### Problem details:
Among the entries that follow, find the lines containing the string "dietary" and copy them.

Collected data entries
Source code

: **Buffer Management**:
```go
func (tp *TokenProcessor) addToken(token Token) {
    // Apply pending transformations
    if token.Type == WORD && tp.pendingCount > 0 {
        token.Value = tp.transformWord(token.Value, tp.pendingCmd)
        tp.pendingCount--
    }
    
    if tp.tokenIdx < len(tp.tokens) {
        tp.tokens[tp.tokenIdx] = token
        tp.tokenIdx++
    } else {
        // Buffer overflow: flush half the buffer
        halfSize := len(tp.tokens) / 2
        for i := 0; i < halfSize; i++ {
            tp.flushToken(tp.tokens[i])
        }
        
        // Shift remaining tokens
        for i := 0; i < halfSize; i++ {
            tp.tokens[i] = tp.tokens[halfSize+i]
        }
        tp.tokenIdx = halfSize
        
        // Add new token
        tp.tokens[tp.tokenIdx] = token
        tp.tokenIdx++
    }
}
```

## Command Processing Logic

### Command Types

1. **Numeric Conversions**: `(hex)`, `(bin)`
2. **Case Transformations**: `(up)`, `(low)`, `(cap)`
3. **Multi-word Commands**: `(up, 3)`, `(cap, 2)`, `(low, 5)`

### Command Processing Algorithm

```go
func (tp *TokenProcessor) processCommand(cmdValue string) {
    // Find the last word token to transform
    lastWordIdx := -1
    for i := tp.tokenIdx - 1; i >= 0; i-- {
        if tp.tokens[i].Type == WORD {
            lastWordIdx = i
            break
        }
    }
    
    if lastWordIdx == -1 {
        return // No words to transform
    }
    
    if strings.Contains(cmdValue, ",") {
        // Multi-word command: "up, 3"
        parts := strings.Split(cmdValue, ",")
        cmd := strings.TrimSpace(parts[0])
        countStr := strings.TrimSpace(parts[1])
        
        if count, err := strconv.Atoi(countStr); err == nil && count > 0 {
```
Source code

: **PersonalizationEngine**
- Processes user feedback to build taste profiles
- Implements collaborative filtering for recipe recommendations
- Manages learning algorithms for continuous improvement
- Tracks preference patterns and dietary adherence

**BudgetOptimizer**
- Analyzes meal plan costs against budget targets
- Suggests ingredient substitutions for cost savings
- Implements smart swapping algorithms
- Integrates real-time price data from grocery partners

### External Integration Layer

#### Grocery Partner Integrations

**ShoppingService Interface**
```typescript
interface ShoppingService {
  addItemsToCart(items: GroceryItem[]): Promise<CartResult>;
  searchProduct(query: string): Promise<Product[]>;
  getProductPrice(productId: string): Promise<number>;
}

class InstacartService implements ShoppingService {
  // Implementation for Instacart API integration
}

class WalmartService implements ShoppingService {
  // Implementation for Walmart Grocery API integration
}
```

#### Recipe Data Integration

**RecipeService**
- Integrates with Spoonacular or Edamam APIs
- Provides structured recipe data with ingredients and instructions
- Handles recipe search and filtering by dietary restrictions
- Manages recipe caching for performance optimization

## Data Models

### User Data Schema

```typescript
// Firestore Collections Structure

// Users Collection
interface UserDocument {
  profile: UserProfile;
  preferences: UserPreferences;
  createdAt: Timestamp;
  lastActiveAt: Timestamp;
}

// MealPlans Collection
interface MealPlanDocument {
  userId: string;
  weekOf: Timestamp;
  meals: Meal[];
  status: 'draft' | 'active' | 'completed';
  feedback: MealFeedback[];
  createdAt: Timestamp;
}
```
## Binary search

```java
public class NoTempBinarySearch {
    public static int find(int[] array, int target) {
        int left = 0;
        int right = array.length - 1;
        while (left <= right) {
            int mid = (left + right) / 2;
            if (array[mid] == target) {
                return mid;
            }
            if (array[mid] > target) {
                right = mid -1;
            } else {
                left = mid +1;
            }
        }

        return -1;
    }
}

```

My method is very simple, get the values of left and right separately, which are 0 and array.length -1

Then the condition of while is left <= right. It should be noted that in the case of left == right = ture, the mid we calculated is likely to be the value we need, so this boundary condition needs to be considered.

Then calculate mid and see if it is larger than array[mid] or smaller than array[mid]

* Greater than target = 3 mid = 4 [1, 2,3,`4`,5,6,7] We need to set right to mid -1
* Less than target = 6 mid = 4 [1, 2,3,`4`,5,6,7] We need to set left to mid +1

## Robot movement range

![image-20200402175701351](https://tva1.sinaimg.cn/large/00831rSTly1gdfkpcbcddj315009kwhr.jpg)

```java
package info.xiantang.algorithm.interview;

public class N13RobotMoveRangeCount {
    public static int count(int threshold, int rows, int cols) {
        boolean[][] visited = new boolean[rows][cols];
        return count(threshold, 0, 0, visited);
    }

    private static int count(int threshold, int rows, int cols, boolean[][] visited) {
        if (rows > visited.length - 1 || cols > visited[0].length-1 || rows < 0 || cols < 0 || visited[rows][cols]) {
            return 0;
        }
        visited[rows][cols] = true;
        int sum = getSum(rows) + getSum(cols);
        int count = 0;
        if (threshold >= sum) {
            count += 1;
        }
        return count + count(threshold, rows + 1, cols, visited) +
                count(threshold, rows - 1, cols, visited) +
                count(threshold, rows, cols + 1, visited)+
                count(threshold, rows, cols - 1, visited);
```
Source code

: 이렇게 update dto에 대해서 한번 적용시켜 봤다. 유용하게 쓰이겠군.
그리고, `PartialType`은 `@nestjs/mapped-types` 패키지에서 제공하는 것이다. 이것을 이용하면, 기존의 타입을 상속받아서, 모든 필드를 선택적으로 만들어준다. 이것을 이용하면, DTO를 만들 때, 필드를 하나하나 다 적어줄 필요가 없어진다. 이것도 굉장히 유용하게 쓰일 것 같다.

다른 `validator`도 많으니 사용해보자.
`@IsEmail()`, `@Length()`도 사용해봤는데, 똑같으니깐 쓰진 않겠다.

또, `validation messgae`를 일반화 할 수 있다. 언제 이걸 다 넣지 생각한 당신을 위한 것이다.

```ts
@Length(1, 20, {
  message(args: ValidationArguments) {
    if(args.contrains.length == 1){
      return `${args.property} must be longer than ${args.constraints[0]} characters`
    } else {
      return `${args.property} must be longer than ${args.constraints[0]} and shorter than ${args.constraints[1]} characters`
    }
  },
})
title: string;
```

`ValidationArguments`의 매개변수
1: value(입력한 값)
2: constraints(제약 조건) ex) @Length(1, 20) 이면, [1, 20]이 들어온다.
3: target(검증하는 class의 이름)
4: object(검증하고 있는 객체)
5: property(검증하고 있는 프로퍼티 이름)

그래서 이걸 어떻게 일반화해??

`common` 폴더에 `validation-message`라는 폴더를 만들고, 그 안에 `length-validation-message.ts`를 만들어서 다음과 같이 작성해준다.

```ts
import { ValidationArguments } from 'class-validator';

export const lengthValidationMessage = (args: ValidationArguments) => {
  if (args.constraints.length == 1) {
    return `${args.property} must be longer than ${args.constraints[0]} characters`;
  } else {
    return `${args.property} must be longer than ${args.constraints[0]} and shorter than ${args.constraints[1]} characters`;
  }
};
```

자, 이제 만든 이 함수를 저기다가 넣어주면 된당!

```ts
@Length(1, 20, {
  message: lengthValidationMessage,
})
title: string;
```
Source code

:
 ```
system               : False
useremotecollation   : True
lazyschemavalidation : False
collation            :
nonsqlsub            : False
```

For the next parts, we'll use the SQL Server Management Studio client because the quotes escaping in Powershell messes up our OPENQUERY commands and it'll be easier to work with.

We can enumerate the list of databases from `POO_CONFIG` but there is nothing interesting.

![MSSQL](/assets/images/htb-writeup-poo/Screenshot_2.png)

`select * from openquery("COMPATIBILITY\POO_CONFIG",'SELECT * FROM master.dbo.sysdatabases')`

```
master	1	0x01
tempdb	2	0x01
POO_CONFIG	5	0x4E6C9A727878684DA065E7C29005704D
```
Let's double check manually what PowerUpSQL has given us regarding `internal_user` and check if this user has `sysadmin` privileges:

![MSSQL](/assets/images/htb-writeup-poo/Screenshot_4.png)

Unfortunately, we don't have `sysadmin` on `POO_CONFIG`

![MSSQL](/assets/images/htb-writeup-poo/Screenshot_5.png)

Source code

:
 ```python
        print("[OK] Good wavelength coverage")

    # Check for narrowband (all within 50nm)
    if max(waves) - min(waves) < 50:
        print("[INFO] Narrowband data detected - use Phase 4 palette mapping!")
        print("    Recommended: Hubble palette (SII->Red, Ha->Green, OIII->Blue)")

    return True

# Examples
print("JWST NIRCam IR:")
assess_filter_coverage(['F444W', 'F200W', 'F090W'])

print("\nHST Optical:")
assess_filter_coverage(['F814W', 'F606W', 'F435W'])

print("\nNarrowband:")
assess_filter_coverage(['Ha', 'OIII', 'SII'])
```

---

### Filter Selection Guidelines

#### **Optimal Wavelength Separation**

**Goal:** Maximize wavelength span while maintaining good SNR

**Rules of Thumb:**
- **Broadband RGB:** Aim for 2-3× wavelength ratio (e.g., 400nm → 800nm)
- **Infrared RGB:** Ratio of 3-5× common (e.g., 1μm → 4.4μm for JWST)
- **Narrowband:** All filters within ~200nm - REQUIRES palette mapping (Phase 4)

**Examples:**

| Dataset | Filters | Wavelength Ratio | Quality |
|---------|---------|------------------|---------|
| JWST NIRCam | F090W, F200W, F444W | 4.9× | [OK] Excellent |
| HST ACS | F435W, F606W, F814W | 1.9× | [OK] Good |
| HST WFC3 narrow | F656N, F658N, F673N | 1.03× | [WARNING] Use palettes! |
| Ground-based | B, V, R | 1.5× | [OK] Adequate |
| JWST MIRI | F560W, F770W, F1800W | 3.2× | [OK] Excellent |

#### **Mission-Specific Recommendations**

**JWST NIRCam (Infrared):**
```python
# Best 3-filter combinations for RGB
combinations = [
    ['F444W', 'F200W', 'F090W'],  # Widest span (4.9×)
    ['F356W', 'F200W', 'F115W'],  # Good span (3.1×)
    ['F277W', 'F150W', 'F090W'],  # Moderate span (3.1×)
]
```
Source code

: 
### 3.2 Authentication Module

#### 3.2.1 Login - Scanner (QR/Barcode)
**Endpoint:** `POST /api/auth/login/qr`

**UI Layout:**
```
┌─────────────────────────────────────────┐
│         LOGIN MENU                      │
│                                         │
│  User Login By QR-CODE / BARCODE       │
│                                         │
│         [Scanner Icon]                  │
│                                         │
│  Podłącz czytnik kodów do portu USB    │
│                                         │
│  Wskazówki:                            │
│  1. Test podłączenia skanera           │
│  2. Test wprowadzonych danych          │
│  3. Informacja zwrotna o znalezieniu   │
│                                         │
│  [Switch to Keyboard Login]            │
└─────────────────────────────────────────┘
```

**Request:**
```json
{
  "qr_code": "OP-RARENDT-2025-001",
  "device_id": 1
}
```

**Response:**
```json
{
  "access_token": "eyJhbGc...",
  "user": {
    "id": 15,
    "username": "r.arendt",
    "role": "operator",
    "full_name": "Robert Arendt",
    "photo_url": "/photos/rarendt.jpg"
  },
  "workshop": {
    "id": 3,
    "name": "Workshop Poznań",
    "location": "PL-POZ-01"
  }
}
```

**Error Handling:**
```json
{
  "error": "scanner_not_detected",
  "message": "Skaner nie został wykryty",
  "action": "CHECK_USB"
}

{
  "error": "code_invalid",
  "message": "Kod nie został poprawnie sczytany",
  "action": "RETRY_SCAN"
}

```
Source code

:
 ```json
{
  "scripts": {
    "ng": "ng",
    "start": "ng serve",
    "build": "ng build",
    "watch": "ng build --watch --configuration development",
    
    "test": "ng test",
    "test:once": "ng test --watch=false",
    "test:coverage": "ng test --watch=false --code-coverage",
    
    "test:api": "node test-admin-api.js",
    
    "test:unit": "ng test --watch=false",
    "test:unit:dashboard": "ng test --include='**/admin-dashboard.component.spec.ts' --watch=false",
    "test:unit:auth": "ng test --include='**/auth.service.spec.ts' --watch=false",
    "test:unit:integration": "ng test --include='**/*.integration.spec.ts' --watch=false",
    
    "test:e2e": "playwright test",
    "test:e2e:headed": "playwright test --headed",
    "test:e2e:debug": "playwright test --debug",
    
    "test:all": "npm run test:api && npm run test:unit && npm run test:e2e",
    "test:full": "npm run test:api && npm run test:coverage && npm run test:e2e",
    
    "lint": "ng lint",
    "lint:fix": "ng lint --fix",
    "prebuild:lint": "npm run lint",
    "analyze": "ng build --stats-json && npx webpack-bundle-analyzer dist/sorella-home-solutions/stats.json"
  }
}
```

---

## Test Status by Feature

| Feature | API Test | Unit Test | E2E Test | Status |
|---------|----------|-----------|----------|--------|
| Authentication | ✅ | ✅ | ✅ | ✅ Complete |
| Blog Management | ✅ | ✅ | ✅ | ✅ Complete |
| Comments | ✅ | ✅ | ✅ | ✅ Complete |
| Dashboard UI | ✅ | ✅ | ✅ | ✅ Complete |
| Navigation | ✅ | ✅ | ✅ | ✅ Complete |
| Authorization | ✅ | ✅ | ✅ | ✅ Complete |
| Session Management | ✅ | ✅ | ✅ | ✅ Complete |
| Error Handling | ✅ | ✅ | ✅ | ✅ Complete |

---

### Output of the task:
- Tracks preference patterns and dietary adherence
- Handles recipe search and filtering by dietary restrictions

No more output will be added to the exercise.